• _What you have to do_
An exact reproduction of all the data is needed, with no images in it.

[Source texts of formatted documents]
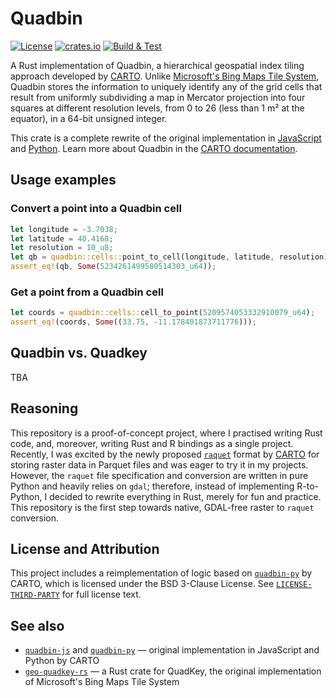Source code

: # Quadbin

[![License](https://img.shields.io/badge/license-MIT-blue.svg)](https://github.com/atsyplenkov/quadbin/blob/main/LICENSE) [![crates.io](https://img.shields.io/crates/v/quadbin.svg?logo=rust)](https://crates.io/crates/quadbin) [![Build & Test](https://github.com/atsyplenkov/quadbin/actions/workflows/rust.yml/badge.svg)](https://github.com/atsyplenkov/quadbin/actions/workflows/rust.yml)

A Rust implementation of Quadbin, a hierarchical geospatial index tiling approach developed by [CARTO](https://github.com/CartoDB). Unlike [Microsoft's Bing Maps Tile System](https://docs.microsoft.com/en-us/bingmaps/articles/bing-maps-tile-system), Quadbin stores the information to uniquely identify any of the grid cells that result from uniformly subdividing a map in Mercator projection into four squares at different resolution levels, from 0 to 26 (less than 1 m² at the equator), in a 64-bit unsigned integer.

This crate is a complete rewrite of the original implementation in [JavaScript](https://github.com/CartoDB/quadbin-js) and [Python](https://github.com/CartoDB/quadbin-py). Learn more about Quadbin in the [CARTO documentation](https://docs.carto.com/data-and-analysis/analytics-toolbox-for-snowflake/sql-reference/quadbin).
    

## Usage examples

### Convert a point into a Quadbin cell

```rust
let longitude = -3.7038;
let latitude = 40.4168;
let resolution = 10_u8;
let qb = quadbin::cells::point_to_cell(longitude, latitude, resolution);
assert_eq!(qb, Some(5234261499580514303_u64));
```

### Get a point from a Quadbin cell

```rust
let coords = quadbin::cells::cell_to_point(5209574053332910079_u64);
assert_eq!(coords, Some((33.75, -11.178401873711776)));
```

## Quadbin vs. Quadkey
TBA

## Reasoning
This repository is a proof-of-concept project, where I practised writing Rust code, and, moreover, writing Rust and R bindings as a single project. Recently, I was excited by the newly proposed  [`raquet`](https://github.com/CartoDB/raquet) format by [CARTO](https://github.com/CartoDB) for storing raster data in Parquet files and was eager to try it in my projects. However, the `raquet` file specification and conversion are written in pure Python and heavily relies on `gdal`; therefore, instead of implementing R-to-Python, I decided to rewrite everything in Rust, merely for fun and practice. This repository is the first step towards native, GDAL-free raster to `raquet` conversion.

## License and Attribution
This project includes a reimplementation of logic based on [`quadbin-py`](https://github.com/CartoDB/quadbin-py) by CARTO, which is licensed under the BSD 3-Clause License.
See [`LICENSE-THIRD-PARTY`](LICENSE-THIRD-PARTY) for full license text.

## See also
* [`quadbin-js`](https://github.com/CartoDB/quadbin-js) and [`quadbin-py`](https://github.com/CartoDB/quadbin-py) — original implementation in JavaScript and Python by CARTO
* [`geo-quadkey-rs`](https://github.com/masaishi/geo-quadkey-rs) — a Rust crate for QuadKey, the original implementation of Microsoft's Bing Maps Tile System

• _Result for this exercise_
Source code

: # Quadbin

[![License](https://img.shields.io/badge/license-MIT-blue.svg)](https://github.com/atsyplenkov/quadbin/blob/main/LICENSE) [![crates.io](https://img.shields.io/crates/v/quadbin.svg?logo=rust)](https://crates.io/crates/quadbin) [![Build & Test](https://github.com/atsyplenkov/quadbin/actions/workflows/rust.yml/badge.svg)](https://github.com/atsyplenkov/quadbin/actions/workflows/rust.yml)

A Rust implementation of Quadbin, a hierarchical geospatial index tiling approach developed by [CARTO](https://github.com/CartoDB). Unlike [Microsoft's Bing Maps Tile System](https://docs.microsoft.com/en-us/bingmaps/articles/bing-maps-tile-system), Quadbin stores the information to uniquely identify any of the grid cells that result from uniformly subdividing a map in Mercator projection into four squares at different resolution levels, from 0 to 26 (less than 1 m² at the equator), in a 64-bit unsigned integer.

This crate is a complete rewrite of the original implementation in [JavaScript](https://github.com/CartoDB/quadbin-js) and [Python](https://github.com/CartoDB/quadbin-py). Learn more about Quadbin in the [CARTO documentation](https://docs.carto.com/data-and-analysis/analytics-toolbox-for-snowflake/sql-reference/quadbin).
    

## Usage examples

### Convert a point into a Quadbin cell

```rust
let longitude = -3.7038;
let latitude = 40.4168;
let resolution = 10_u8;
let qb = quadbin::cells::point_to_cell(longitude, latitude, resolution);
assert_eq!(qb, Some(5234261499580514303_u64));
```

### Get a point from a Quadbin cell

```rust
let coords = quadbin::cells::cell_to_point(5209574053332910079_u64);
assert_eq!(coords, Some((33.75, -11.178401873711776)));
```

## Quadbin vs. Quadkey
TBA

## Reasoning
This repository is a proof-of-concept project, where I practised writing Rust code, and, moreover, writing Rust and R bindings as a single project. Recently, I was excited by the newly proposed  [`raquet`](https://github.com/CartoDB/raquet) format by [CARTO](https://github.com/CartoDB) for storing raster data in Parquet files and was eager to try it in my projects. However, the `raquet` file specification and conversion are written in pure Python and heavily relies on `gdal`; therefore, instead of implementing R-to-Python, I decided to rewrite everything in Rust, merely for fun and practice. This repository is the first step towards native, GDAL-free raster to `raquet` conversion.

## License and Attribution
This project includes a reimplementation of logic based on [`quadbin-py`](https://github.com/CartoDB/quadbin-py) by CARTO, which is licensed under the BSD 3-Clause License.
See [`LICENSE-THIRD-PARTY`](LICENSE-THIRD-PARTY) for full license text.

## See also
* [`quadbin-js`](https://github.com/CartoDB/quadbin-js) and [`quadbin-py`](https://github.com/CartoDB/quadbin-py) — original implementation in JavaScript and Python by CARTO
* [`geo-quadkey-rs`](https://github.com/masaishi/geo-quadkey-rs) — a Rust crate for QuadKey, the original implementation of Microsoft's Bing Maps Tile System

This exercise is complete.